7. Train the model with the training set.

In [51]:
neural_model.fit(
    X = X_train_scaled,
    y = y_train_scaled.reshape(-1, ))
Out[51]:
MLPRegressor(activation='tanh', alpha=0.0001, batch_size='auto', beta_1=0.9,
       beta_2=0.999, early_stopping=False, epsilon=1e-08,
       hidden_layer_sizes=4, learning_rate='constant',
       learning_rate_init=0.001, max_iter=1000, momentum=0.9,
       nesterovs_momentum=True, power_t=0.5, random_state=None,
       shuffle=True, solver='lbfgs', tol=0.0001, validation_fraction=0.1,
       verbose=False, warm_start=False)

8. Predict output values for the test set.

In [52]:
scaled_predictions = neural_model.predict(X_test_scaled)

9. Unscale the predictions.

In [53]:
neural_predictions = y_scaler.inverse_transform(scaled_predictions)
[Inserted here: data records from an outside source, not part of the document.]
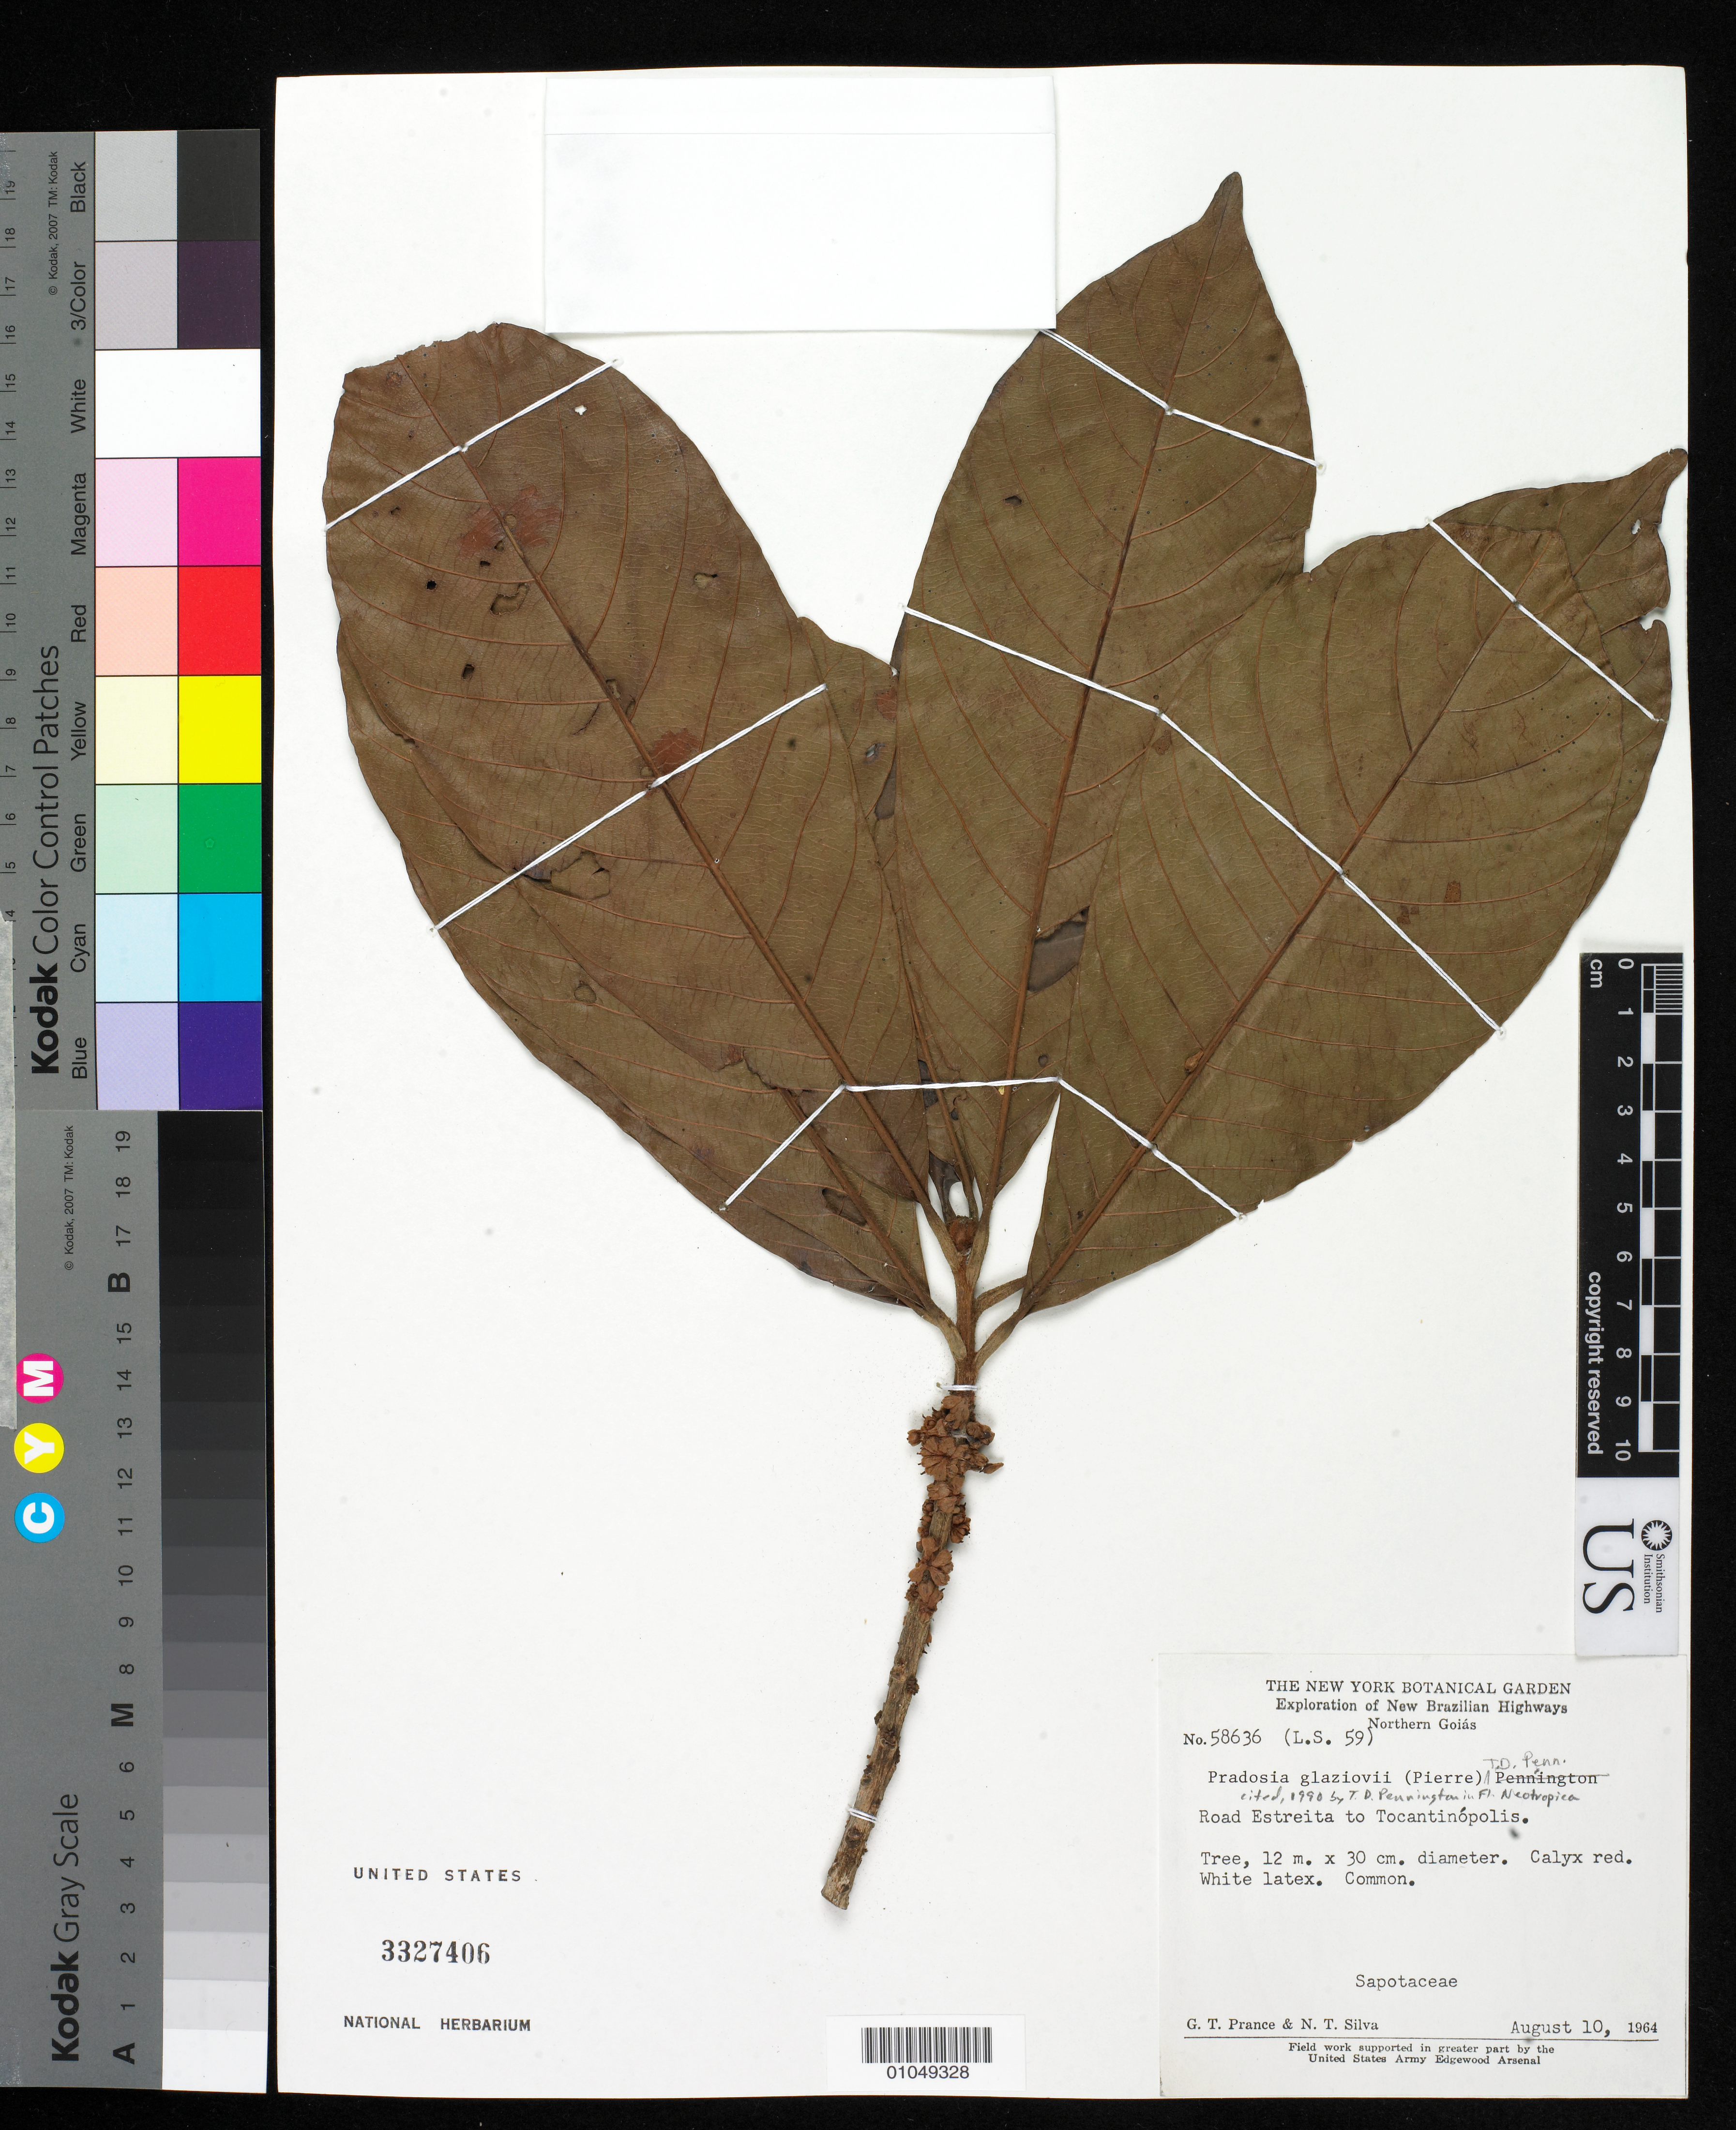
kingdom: Plantae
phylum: Tracheophyta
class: Magnoliopsida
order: Ericales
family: Sapotaceae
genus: Pradosia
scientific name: Pradosia glaziovii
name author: (Pierre) T.D. Penn.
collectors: G. T. Prance & N. T. Silva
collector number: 58636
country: Brazil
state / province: Goiás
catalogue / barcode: US 3327406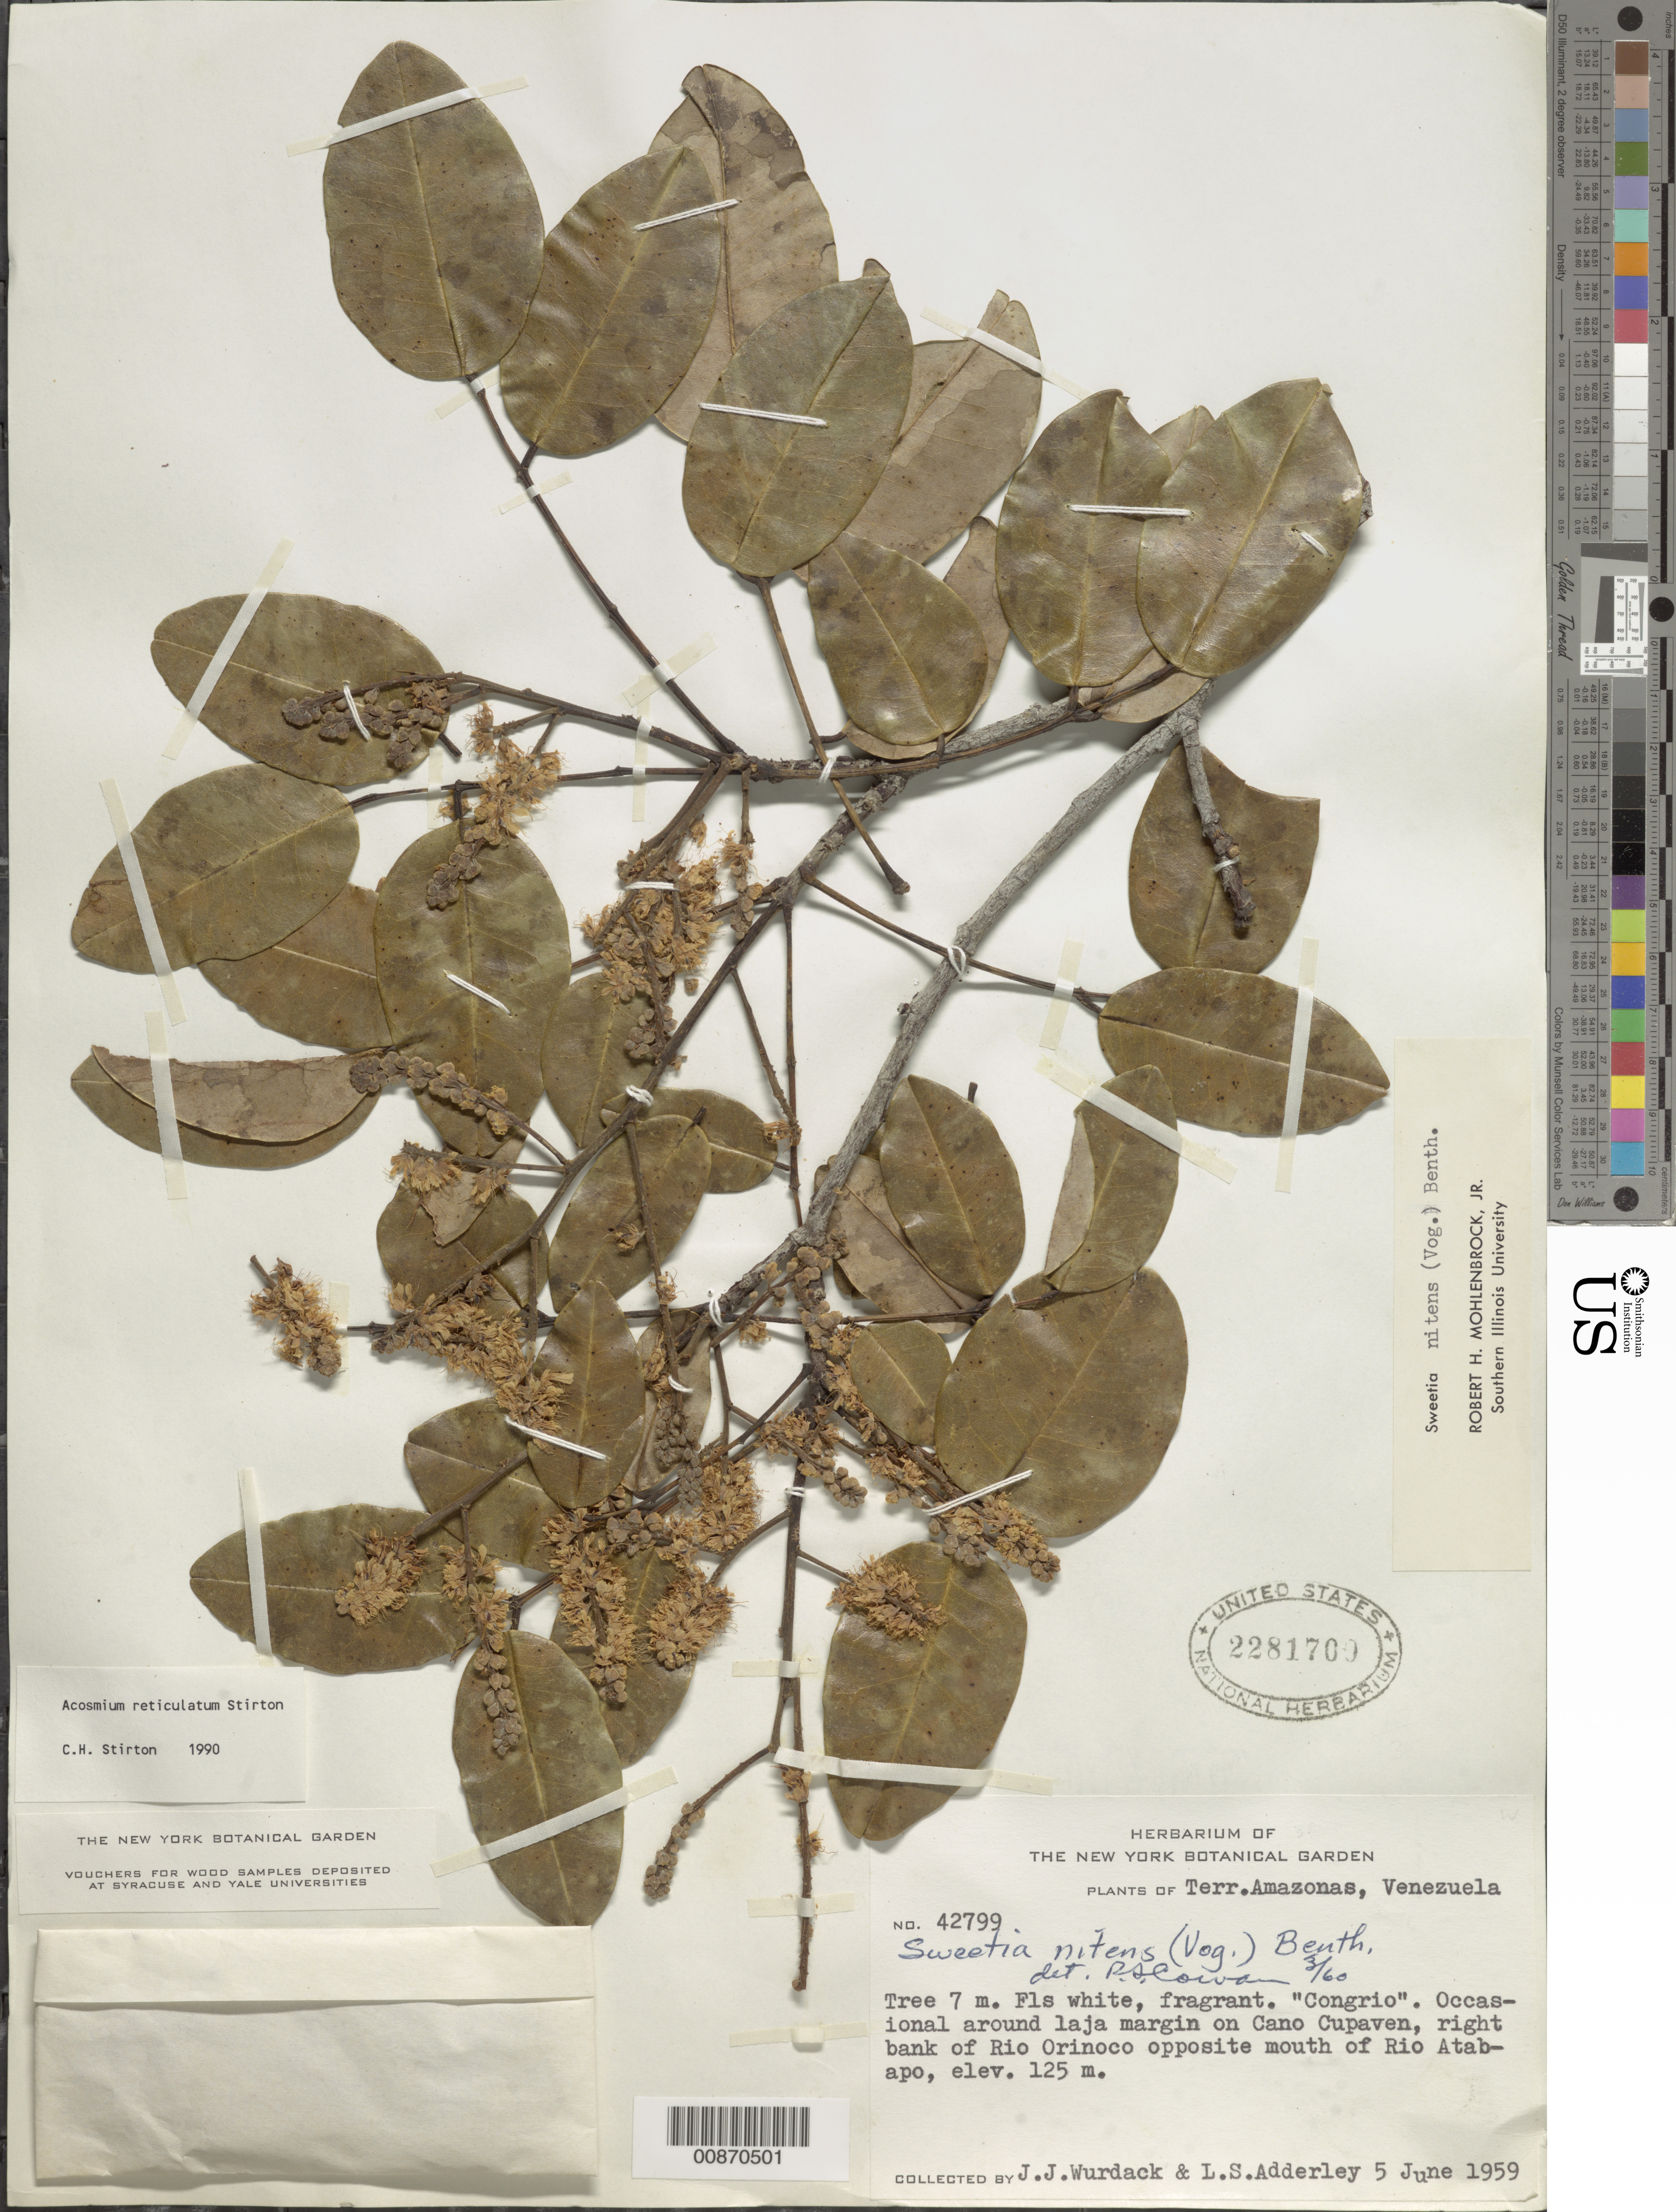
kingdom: Plantae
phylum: Tracheophyta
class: Magnoliopsida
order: Fabales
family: Fabaceae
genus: Acosmium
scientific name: Acosmium reticulatum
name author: Stirton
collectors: J. J. Wurdack & L. S. Adderley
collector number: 42799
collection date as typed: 5-Jun-59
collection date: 1959-06-05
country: Venezuela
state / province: Amazonas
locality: Caño Cupaven, right bank of Rio Orinoco opposite mouth of Rio Atabapo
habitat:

10. Visualize the prediction error.

In [54]:
plt.scatter(
    x = X_train.Age,
    y = y_train,
    color = "black",
    facecolor = "none")
plt.scatter(
    x = X_test.Age,
    y = neural_predictions,
    color = "blue",
    marker = 'x')
plt.scatter(
    x = X_test.Age,
    y = y_test,
    color = "green")
plt.plot(
    [X_test.Age, X_test.Age],
    [neural_predictions, y_test],
    color = "red",
    zorder = 0)
plt.xlabel("Age")
plt.ylabel("Rate")
plt.show()

11. Compute the root mean squared error (RMSE) of these predictions.

In [55]:
neural_rmse = np.sqrt(np.mean((y_test - neural_predictions) ** 2))

12. Inspect the RMSE of these predictions.

In [56]:
print(neural_rmse)
0.03612720419871486

8. Evaluate the Regressors

1. Compare all three results.

In [57]:
print("Simple RMSE:   ", simple_rmse)
print("Multiple RMSE: ", multiple_rmse)
print("Neural RMSE:   ", neural_rmse)
Simple RMSE:    0.12079653135112772
Multiple RMSE:  0.11691051667329788
Neural RMSE:    0.03612720419871486

2. Question: Which of these models would you choose? Why?